Washington accuse un retard marqué sur l’Europe et la Chine dans ses échanges commerciaux avec la deuxième région du monde en plus forte croissance économique.

 

“Sur l’ensemble des produits que nous exportons à travers le monde, seuls 1% vont vers l’Afrique sub-saharienne”, a rappelé M. Obama en annonçant que plusieurs grands groupes américains – Marriott, Coca-Cola et General Electric notamment – s’étaient engagés à investir 14 milliards sur le continent qui devrait connaître une croissance proche de 6% en 2015.

 

A l’issue d’un sommet qui n’a pas eu un énorme retentissement dans les médias américains, l’organisation Human Rights First a déploré que les représentants de la société civile n’aient pas été associés aux discussions à huis clos sur les sujets sensibles de la gouvernance et la sécurité. “La Maison Blanche a raté une occasion historique de mettre en exergue l’importance de la protection des droits de l’homme”, a estimé Shawn Gaylord, représentant de l’ONG.

 

Seuls les dirigeants de quatre pays, jugés infréquentables, n’avaient pas été conviés à Washington: la Centrafrique, l’Erythrée, le Soudan et le Zimbabwe.

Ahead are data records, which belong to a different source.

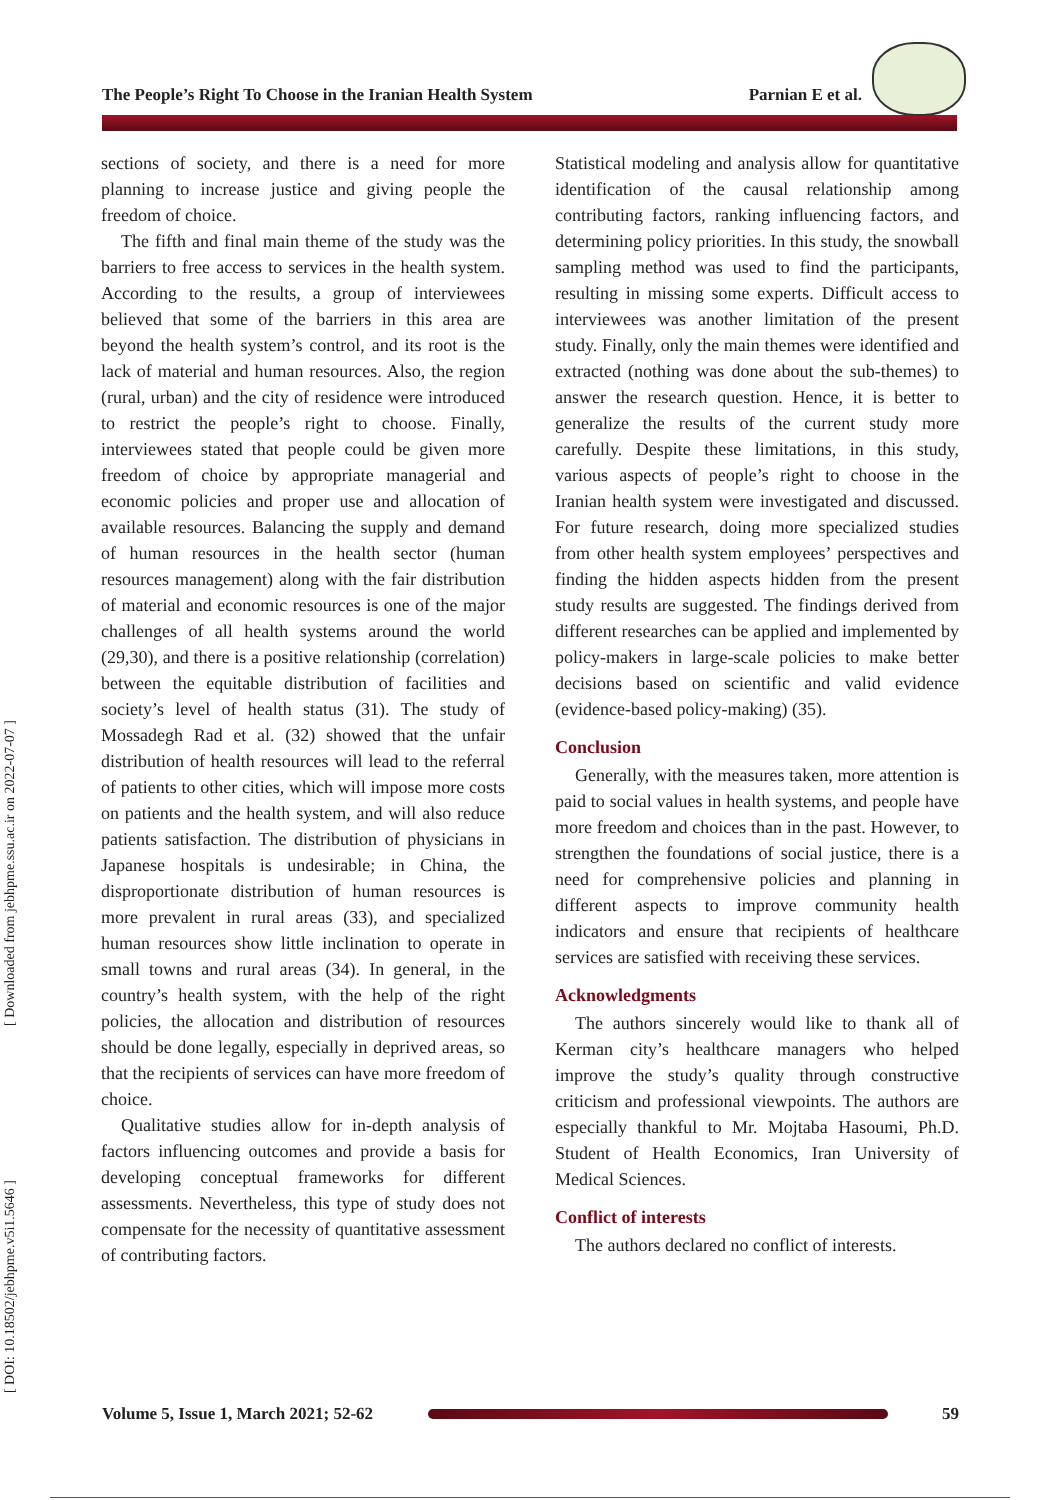The People’s Right To Choose in the Iranian Health System Parnian E et al.
[ Downloaded from jebhpme.ssu.ac.ir on 2022-07-07 ]
[ DOI: 10.18502/jebhpme.v5i1.5646 ]
sections of society, and there is a need for more planning to increase justice and giving people the freedom of choice.
The fifth and final main theme of the study was the barriers to free access to services in the health system. According to the results, a group of interviewees believed that some of the barriers in this area are beyond the health system’s control, and its root is the lack of material and human resources. Also, the region (rural, urban) and the city of residence were introduced to restrict the people’s right to choose. Finally, interviewees stated that people could be given more freedom of choice by appropriate managerial and economic policies and proper use and allocation of available resources. Balancing the supply and demand of human resources in the health sector (human resources management) along with the fair distribution of material and economic resources is one of the major challenges of all health systems around the world (29,30), and there is a positive relationship (correlation) between the equitable distribution of facilities and society’s level of health status (31). The study of Mossadegh Rad et al. (32) showed that the unfair distribution of health resources will lead to the referral of patients to other cities, which will impose more costs on patients and the health system, and will also reduce patients satisfaction. The distribution of physicians in Japanese hospitals is undesirable; in China, the disproportionate distribution of human resources is more prevalent in rural areas (33), and specialized human resources show little inclination to operate in small towns and rural areas (34). In general, in the country’s health system, with the help of the right policies, the allocation and distribution of resources should be done legally, especially in deprived areas, so that the recipients of services can have more freedom of choice.
Qualitative studies allow for in-depth analysis of factors influencing outcomes and provide a basis for developing conceptual frameworks for different assessments. Nevertheless, this type of study does not compensate for the necessity of quantitative assessment of contributing factors.
Statistical modeling and analysis allow for quantitative identification of the causal relationship among contributing factors, ranking influencing factors, and determining policy priorities. In this study, the snowball sampling method was used to find the participants, resulting in missing some experts. Difficult access to interviewees was another limitation of the present study. Finally, only the main themes were identified and extracted (nothing was done about the sub-themes) to answer the research question. Hence, it is better to generalize the results of the current study more carefully. Despite these limitations, in this study, various aspects of people’s right to choose in the Iranian health system were investigated and discussed. For future research, doing more specialized studies from other health system employees’ perspectives and finding the hidden aspects hidden from the present study results are suggested. The findings derived from different researches can be applied and implemented by policy-makers in large-scale policies to make better decisions based on scientific and valid evidence (evidence-based policy-making) (35).
Conclusion
Generally, with the measures taken, more attention is paid to social values in health systems, and people have more freedom and choices than in the past. However, to strengthen the foundations of social justice, there is a need for comprehensive policies and planning in different aspects to improve community health indicators and ensure that recipients of healthcare services are satisfied with receiving these services.
Acknowledgments
The authors sincerely would like to thank all of Kerman city’s healthcare managers who helped improve the study’s quality through constructive criticism and professional viewpoints. The authors are especially thankful to Mr. Mojtaba Hasoumi, Ph.D. Student of Health Economics, Iran University of Medical Sciences.
Conflict of interests
The authors declared no conflict of interests.
Volume 5, Issue 1, March 2021; 52-62
59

Mais les indéboulonnables présidents de la Guinée équatoriale (Teodoro Obiang Nguema), du Cameroun (Paul Biya) ou encore de l’Angola (Eduardo dos Santos) avaient en revanche reçu un carton d’invitation.

 

Evoquant l’épidémie d’Ebola qui a fait plus de 900 morts en Afrique de l’ouest et s’est invitée dans les débats, M. Obama a jugé prématuré d’utiliser un médicament expérimental en Afrique pour traiter les personnes touchées par le virus, jugeant que les informations disponibles étaient insuffisantes pour déterminer l’efficacité du médicament.

 

Les autorités sanitaires américaines ont porté mercredi leur alerte sanitaire au niveau 1, le plus élevé, pour répondre à cette épidémie. C’est la première fois depuis 2009, et la pandémie de grippe H1N1, que cette alerte maximum est déclenchée.

 

Pour le premier président noir de Etats-Unis, ce sommet marque d’abord un tournant, illustrant une volonté de s’impliquer plus fortement dans l’avenir d’un continent sur lequel son élection à la Maison Blanche avait suscité d’immenses espoirs, partiellement déçus à l’issue de son premier mandat.